Date of Degree
PhD (Doctor of Philosophy)
Free Radical and Radiation Biology
Frederick E. Domann
The SOD2 gene encodes the mitochondrial antioxidant enzyme manganese superoxide dismutase (MnSOD), which converts superoxide (O2●-) to hydrogen peroxide (H2O2). Down-regulation of SOD2 has been reported in many cancer cells of diverse tissue origins, and forced over expression of this enzyme in carcinoma cells decreases their tumorigenicity. These findings suggest that SOD2 functions as an intiation or promotion tumor suppressor; however, it remains to be determined whether loss of SOD2 expression is sufficient for tumor formation since homozygous SOD2 knock-out mice die within weeks after birth. Additionally, due to the shortened lifespan of the constitutive SOD2 knock-out mouse limited studies have been performed in assessing the role of SOD2 in tissue-specific development in vivo. Using Cre-loxP genetics, we now have the capability to generate mice in which SOD2 may be knocked out in a cell type-specific manner and these mice can be used to query the effect of loss of SOD2 expression in tissue development, function, and oncogenesis. We primarily focused our studies on the hematopoietic system, but expanded our research to solid organs such as the liver and mammary gland as well. Our findings demonstrate that SOD2 does not act as a tumor suppressing enzyme in any of these unchallenged systems, and in fact the loss of SOD2 may act to delay tumor formation. T-cell specific SOD2 knock-out demonstrated significant immunodeficiency as illustrated by a decreased immune response to influenza challenge secondary to decreased T-cell populations. Furthermore, hematopoietic stem cell specific SOD2 knock-out showed a severe anemia in the red blood cell population due to increased mitochondrial superoxide.

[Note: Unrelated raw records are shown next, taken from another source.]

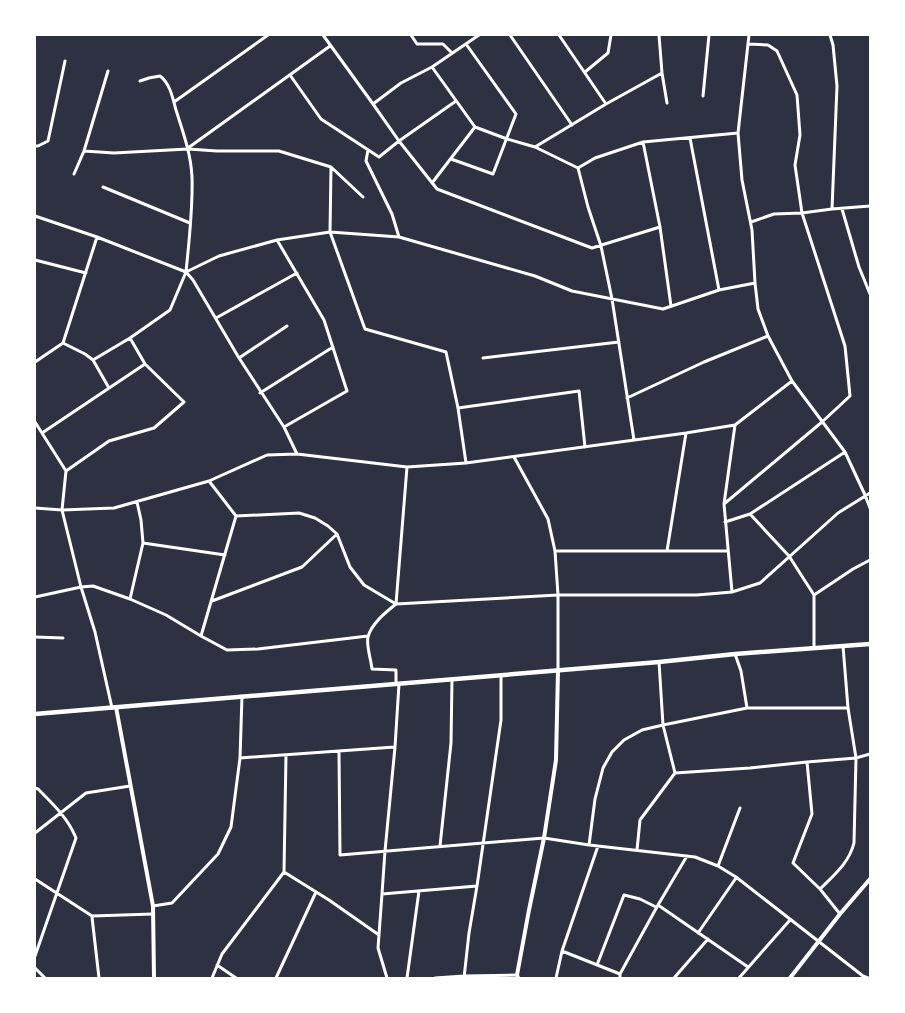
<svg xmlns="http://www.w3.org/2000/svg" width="905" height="1013" viewBox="0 0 905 1013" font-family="Arial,sans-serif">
  <rect width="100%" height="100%" fill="#2d3142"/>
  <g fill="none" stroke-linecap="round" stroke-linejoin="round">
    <path stroke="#fff" stroke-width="3" d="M 323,35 L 373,104 L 399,141 L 437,189 L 592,248 L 660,227
      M 411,35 L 417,44 L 443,44 L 452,53
      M 510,35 L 572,125
      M 559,35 L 606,104
      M 659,35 L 662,73 L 667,103
      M 749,35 L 738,133 L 742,180 L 752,230 L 755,283 L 758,309 L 768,336 L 792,381 L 845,452 L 865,495 L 870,508
      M 830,35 L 833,45 L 837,86 L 832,209
      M 432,67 L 475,127 L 507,139 L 535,147 L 578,168 L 588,207 L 601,246 L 612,299 L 634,440
      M 585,72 L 608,53 L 611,35
      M 290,75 L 321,119 L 379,157 L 399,141 L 456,101
      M 140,81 L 149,78 L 160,76 C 170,83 173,99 176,110 C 183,132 191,154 192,177 C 193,209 189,241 186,272 L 193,280 L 239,358 L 284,427 L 297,454
      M 703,96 L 709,35
      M 174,102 L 268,35
      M 373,104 L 401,83 L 432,67 L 479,35
      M 690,138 L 719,290
      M 643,142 L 660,227 L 671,306
      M 35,146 L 38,146 L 48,141 L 65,61
      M 535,147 L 606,104 L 662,73
      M 188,148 L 330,46
      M 368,150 L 366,161 L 392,214 L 399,237
      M 84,151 L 114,153 L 188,149 L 217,151 L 279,151 L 331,167 L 363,197
      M 451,159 L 493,174 L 516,114 L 466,44
      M 331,167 L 330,232 L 365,329 L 446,352 L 458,408 L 466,463
      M 578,168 L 595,158 L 643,142 L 738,133
      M 74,174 L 84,151 L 108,71
      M 432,183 L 475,127
      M 103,187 L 190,223
      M 842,209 L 859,267 L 870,294
      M 35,216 L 97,237 L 186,272
      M 751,222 L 774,214 L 802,213 L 832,209 L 870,206
      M 277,240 L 324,320 L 347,391 L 284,427
      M 35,260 L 86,273
      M 216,318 L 297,273
      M 63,343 L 85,354 L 93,360 L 109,388
      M 239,358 L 287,326
      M 483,358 L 619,342
      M 93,360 L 130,338 L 170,310 L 186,272 L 219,256 L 277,240 L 330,232 L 399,237 L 535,276 L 572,291 L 663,309 L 719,290 L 755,283
      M 35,362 L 63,343 L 97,237
      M 260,393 L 333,347
      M 627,398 L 704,362 L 768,336
      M 458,408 L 579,391 L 585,447
      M 35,422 L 66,471 L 62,510 L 81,587 L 95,632 L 112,708
      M 42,433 L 145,364
      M 514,457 L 548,519 L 555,551 L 558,595 L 558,670
      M 66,471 L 109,441 L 154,428 L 184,402 L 145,364 L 130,338
      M 724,504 L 822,422 L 850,396 L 845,346 L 802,213 L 795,165 L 800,135 L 797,95 L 777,51 L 768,45 L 749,44
      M 35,508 L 62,510 L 114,508 L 209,481 L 267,455 L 297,454 L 407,467 L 466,463 L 686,433 L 735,425 L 792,381
      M 750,514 L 789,556 L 814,595 L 853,569 L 870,560
      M 236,516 L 299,513 L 315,518 L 328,526 L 337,534 L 350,567 L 364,585 L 396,604 L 407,467
      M 725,522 L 750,514 L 845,452
      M 143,543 L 225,555
      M 555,551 L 728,551
      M 667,551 L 686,433
      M 732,592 L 724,504 L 735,425
      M 814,595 L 814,648
      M 35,597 L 81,587 L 93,586 L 130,599 L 166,615 L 201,636 L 227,650 L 258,649 L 368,636
      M 130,599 L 143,543 L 141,520 L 137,502
      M 212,601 L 302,567 L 337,534
      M 201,636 L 236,516 L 209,481
      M 35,637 L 63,638
      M 735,654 L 741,671 L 747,708
      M 659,662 L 663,725 L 675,773
      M 396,684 L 396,670 L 372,669 C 371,659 366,646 368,637 C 371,624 386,612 396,604 L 558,595 L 697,595 L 732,592 L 760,583 L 838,513 L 870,493
      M 339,752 L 340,855 L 544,838 L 589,845 L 695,857 L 718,866 L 736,877 L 863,976 L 868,978
      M 240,758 L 395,747
      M 807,762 L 812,814 L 793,863 L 820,889 L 840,914
      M 35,788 L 38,789 C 53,804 68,818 76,838 L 35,956
      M 35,833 L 86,793 L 130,786
      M 589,845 L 595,799 L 603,768 L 612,752 L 624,740 L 642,730 L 663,725 L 747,708 L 848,708
      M 440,846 L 451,743 L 452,679
      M 637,850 L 640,820 L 675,773 L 750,768 L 807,762 L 856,758 L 870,754
      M 718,866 L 740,808
      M 284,872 L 329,900 L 379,935
      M 35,879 L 92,916 L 153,914
      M 820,889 C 834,875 849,863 854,843 L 856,758 L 848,708 L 843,646
      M 382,894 L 477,886
      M 658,905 L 748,967
      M 153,906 L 172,903 L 218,854 L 231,827 L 240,758 L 242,696
      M 92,917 L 99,978
      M 698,933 L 736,878
      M 562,951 L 620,974
      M 217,965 L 236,978
      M 597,965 L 624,895 L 640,899 L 656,907
      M 35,968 L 45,978
      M 212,978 L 222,954 L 284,872 L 286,755
      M 276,978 L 316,892
      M 387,978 L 378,948 L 382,894 L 385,851 L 395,747 L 399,684
      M 407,978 L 419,891
      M 435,978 L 464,976 L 517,975
      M 464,978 L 469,933 L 477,886 L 501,720 L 501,675
      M 556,978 L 562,951 L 598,846
      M 620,978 L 620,974 L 658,905 L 687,856
      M 674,978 L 708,939
      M 739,978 L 790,920"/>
    <path stroke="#fff" stroke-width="4" d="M 116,707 L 153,906 L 154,978
      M 518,978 L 517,975 L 529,910 L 544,838 L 556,760 L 558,670
      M 790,978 L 840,914 L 870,879"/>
    <path stroke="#fff" stroke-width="4.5" d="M 35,714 L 659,662 L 735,654 L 870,644"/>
  </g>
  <rect width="905" height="1013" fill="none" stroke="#ffffff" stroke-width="72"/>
</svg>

Additional analysis revealed the anemia to be a result of a porphyria due to the inactivation of the heme synthesis enzyme ferrochelatase. The observed phenotypes in all conditional hematological SOD2 knock-out models were rescued by the addition of mitochondrially targeted anti-oxidants. In conclusion, the tissue specific loss of SOD2 in various hematological organs appeared to demonstrate significant developmental and functional aberrations, but the role in tumor initiation appears to be limited if any. The data presented here also suggest the potential for novel anti-oxidant therapy in a variety of hematological diseases.
Anti-oxidants, Free Radicals, Hematology, Mitochondria, Mouse, Superoxide
2, xiv, 252 pages
Includes bibliographical references (pages 228-252).